== Extrait du texte ==

90. Naissance d’une pédagogie populaire, Elise Freinet, CEL, 1949 (introduction)

Nous pouvons de même élargir son propos au milieu de l’éducation en général, il est relativement rare d’entendre un enseignant utiliser ce mot, ni pour parler de son métier, ni pour parler ce qu’il se passe dans sa classe avec les élèves. D’ailleurs dans l’ensemble des entretiens que nous avons réalisés, aucune des personnes n’utilise ce mot.

Dans le monde de l’éducation, il est utilisé pour parler d’un syndicat, d’un mouvement pédagogique mais jamais ou alors très rarement pour parler du métier d’enseignant.

Que Mireille Cifali en parle et ce après un long chemin de réflexion n’est pas anodin.

En effet associer engagement et accompagnement relève presque d’un vocabulaire interdit, mais elle ose les associer tout au long de son ouvrage.

Il nous semble intéressant de formuler la question : qu’en est-il des enseignants que nous avons interrogés ?

===
== Données à analyser ==

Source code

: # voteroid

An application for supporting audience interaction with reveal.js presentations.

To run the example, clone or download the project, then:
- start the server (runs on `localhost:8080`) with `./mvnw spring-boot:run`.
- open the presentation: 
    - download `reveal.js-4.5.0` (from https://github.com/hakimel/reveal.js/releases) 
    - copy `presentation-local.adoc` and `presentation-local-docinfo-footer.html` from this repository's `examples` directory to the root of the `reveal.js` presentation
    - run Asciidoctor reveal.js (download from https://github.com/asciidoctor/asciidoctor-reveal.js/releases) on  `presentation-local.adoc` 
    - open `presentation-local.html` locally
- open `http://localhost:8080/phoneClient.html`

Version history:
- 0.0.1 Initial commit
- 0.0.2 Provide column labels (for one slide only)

===

**Consigne:**
Mettez à jour le texte sur les enseignants en le recopiant de « Nous pouvons de » jusqu'à « n’utilise ce mot. » inclus, avec « entretiens » remplacé par « échanges ». Les données n'ont aucun rôle à jouer ici.

**Réponse:**
Nous pouvons de même élargir son propos au milieu de l’éducation en général, il est relativement rare d’entendre un enseignant utiliser ce mot, ni pour parler de son métier, ni pour parler ce qu’il se passe dans sa classe avec les élèves. D’ailleurs dans l’ensemble des échanges que nous avons réalisés, aucune des personnes n’utilise ce mot.